▶ Required action: Your answer should be the lines below from the one with "72: (239, 192)" to the one with "99: (128, 74)", both included, given again exactly and with nothing added.

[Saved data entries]
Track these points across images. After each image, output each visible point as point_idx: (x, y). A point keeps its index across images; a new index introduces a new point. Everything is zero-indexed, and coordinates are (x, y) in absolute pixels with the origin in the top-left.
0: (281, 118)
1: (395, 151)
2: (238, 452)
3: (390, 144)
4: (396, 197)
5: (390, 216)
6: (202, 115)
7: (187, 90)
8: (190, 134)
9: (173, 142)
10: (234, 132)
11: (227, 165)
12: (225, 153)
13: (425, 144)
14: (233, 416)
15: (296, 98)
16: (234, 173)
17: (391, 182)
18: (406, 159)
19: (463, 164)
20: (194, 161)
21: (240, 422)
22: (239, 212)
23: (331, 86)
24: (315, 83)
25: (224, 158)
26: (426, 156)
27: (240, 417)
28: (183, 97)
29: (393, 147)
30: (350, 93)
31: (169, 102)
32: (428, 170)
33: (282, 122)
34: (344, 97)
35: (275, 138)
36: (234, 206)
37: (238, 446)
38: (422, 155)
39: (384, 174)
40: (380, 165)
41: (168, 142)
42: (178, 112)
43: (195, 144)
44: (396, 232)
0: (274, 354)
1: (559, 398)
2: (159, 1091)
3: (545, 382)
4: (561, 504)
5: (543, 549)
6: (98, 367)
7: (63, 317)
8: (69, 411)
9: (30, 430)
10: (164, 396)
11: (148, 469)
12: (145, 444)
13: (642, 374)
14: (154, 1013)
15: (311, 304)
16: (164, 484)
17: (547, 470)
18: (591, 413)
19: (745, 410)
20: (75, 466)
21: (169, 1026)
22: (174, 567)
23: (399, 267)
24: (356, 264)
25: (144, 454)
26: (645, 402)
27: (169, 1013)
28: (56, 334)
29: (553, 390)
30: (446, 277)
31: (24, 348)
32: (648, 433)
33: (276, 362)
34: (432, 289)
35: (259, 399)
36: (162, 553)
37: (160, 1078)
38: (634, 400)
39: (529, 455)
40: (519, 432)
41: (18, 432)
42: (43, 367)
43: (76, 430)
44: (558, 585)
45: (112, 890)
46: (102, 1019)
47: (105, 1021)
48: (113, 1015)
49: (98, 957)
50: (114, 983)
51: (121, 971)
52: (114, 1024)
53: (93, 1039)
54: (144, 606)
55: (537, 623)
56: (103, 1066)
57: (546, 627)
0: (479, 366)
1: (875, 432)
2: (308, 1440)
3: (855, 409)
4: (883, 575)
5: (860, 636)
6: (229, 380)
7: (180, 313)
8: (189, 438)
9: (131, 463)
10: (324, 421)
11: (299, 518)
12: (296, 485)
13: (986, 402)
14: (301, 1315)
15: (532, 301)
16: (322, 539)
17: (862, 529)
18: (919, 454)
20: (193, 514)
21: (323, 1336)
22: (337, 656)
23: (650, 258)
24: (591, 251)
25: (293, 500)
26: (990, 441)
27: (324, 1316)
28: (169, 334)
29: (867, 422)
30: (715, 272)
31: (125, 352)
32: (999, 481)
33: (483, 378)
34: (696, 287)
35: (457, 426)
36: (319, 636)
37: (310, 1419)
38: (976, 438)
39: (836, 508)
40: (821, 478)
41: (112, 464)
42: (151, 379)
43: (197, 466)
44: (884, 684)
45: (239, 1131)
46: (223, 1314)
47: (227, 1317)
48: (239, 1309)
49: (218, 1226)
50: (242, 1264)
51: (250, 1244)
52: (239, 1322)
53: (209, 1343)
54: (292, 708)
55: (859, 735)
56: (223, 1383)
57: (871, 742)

==

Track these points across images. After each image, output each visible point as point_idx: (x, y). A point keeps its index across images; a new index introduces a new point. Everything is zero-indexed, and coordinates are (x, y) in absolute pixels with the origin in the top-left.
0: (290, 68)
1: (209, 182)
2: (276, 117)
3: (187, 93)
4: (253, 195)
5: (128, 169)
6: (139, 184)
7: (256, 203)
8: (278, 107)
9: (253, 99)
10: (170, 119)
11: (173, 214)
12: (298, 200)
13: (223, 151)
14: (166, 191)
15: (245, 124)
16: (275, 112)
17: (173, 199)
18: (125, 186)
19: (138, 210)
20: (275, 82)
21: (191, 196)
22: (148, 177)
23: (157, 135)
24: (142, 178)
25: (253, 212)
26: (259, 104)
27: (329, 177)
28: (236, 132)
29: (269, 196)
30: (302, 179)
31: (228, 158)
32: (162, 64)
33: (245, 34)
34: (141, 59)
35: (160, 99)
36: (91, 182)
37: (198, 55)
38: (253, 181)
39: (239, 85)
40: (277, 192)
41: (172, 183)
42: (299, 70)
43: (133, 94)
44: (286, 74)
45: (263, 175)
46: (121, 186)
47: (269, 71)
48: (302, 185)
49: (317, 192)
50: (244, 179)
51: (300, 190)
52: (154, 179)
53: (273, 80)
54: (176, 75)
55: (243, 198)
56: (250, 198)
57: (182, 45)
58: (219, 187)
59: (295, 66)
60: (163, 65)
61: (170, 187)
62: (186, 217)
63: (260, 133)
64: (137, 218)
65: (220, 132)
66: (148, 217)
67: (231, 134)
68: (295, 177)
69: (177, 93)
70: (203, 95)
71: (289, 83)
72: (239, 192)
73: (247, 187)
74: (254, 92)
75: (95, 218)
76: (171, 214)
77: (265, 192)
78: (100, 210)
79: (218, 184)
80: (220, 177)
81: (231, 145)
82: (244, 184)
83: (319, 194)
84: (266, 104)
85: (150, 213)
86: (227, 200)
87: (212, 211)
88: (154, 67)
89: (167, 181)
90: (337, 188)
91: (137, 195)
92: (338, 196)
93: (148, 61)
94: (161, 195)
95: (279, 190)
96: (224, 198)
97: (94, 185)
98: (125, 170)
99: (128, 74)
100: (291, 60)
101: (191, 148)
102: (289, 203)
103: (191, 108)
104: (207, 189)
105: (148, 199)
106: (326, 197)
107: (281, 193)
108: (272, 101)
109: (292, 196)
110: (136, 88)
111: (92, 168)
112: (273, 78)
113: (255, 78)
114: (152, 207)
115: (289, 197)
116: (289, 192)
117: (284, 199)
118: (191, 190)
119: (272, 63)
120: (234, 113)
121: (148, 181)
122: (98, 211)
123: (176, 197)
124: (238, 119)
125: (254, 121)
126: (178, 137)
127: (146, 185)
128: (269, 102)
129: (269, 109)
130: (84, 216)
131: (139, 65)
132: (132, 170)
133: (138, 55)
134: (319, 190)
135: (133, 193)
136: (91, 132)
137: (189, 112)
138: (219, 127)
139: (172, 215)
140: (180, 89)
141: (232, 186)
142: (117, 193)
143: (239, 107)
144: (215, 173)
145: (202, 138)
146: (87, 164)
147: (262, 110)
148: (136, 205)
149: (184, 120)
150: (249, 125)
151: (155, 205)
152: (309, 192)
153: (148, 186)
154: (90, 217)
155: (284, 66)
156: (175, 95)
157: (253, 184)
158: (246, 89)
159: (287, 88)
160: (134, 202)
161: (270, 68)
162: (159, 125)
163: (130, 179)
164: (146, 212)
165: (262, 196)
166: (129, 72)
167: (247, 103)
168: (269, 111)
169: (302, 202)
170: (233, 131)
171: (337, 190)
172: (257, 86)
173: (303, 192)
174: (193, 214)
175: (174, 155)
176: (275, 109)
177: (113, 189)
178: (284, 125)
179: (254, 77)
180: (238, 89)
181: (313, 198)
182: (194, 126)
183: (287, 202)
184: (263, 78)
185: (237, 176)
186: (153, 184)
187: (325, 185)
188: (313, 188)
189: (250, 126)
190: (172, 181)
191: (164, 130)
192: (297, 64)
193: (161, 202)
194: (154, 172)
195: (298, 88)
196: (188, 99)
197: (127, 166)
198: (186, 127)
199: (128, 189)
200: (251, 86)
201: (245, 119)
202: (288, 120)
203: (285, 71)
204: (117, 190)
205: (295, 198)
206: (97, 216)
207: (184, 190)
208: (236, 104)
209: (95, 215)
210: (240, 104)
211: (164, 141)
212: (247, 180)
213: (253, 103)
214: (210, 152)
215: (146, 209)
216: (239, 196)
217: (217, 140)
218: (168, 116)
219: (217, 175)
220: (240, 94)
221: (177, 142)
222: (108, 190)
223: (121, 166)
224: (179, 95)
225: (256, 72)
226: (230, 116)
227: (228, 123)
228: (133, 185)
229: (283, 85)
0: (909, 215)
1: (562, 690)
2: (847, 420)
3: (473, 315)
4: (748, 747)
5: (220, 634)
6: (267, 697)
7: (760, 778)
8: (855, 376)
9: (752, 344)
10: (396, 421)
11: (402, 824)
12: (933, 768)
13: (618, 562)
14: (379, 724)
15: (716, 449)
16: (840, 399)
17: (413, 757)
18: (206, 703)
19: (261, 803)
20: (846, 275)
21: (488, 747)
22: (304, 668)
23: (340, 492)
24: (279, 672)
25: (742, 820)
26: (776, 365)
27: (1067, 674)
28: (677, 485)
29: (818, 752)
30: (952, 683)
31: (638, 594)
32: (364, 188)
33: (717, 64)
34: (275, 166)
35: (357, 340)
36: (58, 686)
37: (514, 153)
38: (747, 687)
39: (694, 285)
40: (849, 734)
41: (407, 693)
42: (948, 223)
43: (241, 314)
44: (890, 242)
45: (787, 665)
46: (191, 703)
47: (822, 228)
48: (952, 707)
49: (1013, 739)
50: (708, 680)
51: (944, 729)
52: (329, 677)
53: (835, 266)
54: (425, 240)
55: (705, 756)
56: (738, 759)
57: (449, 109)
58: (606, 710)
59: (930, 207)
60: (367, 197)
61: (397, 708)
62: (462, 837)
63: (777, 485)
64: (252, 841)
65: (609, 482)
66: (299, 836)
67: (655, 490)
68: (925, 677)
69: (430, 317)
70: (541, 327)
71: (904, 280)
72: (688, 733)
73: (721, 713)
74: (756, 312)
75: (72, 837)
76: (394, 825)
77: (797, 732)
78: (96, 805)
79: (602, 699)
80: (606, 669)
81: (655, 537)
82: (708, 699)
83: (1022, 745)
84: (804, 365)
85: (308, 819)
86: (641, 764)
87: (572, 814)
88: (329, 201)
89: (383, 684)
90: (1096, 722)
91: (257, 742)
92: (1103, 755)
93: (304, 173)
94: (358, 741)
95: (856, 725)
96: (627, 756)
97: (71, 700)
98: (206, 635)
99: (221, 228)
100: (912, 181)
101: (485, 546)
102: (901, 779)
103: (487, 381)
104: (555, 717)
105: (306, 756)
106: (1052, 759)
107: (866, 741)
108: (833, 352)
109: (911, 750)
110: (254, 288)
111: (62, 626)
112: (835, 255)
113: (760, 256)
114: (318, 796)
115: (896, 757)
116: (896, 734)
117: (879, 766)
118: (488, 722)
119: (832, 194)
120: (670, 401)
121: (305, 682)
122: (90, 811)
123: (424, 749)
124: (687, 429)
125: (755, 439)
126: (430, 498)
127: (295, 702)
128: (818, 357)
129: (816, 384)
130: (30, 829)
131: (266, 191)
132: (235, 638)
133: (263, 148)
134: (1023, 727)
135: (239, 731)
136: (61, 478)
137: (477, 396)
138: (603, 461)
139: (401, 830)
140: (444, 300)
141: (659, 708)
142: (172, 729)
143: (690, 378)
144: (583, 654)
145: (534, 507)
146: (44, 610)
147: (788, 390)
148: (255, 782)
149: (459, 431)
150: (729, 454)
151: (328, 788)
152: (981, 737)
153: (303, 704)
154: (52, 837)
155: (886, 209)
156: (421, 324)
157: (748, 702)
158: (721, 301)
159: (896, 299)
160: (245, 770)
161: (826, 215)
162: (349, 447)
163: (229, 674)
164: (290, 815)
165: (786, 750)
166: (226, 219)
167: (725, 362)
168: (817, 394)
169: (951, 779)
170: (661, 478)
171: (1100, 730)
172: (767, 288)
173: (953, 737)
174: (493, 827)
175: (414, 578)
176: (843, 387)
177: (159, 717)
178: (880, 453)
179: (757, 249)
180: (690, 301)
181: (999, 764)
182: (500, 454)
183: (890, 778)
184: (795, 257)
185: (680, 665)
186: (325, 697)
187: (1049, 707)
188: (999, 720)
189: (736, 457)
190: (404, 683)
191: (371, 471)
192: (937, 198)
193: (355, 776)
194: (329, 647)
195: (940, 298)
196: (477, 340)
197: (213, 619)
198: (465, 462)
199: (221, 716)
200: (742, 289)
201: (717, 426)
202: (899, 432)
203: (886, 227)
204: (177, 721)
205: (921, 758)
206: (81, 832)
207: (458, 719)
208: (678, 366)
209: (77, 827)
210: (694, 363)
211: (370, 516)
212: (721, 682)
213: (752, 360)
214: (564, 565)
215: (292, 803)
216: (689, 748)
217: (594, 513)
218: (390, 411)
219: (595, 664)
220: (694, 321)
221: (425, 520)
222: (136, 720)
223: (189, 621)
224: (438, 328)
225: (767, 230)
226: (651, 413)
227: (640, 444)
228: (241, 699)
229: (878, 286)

▶ Result of this task:
72: (239, 192)
73: (247, 187)
74: (254, 92)
75: (95, 218)
76: (171, 214)
77: (265, 192)
78: (100, 210)
79: (218, 184)
80: (220, 177)
81: (231, 145)
82: (244, 184)
83: (319, 194)
84: (266, 104)
85: (150, 213)
86: (227, 200)
87: (212, 211)
88: (154, 67)
89: (167, 181)
90: (337, 188)
91: (137, 195)
92: (338, 196)
93: (148, 61)
94: (161, 195)
95: (279, 190)
96: (224, 198)
97: (94, 185)
98: (125, 170)
99: (128, 74)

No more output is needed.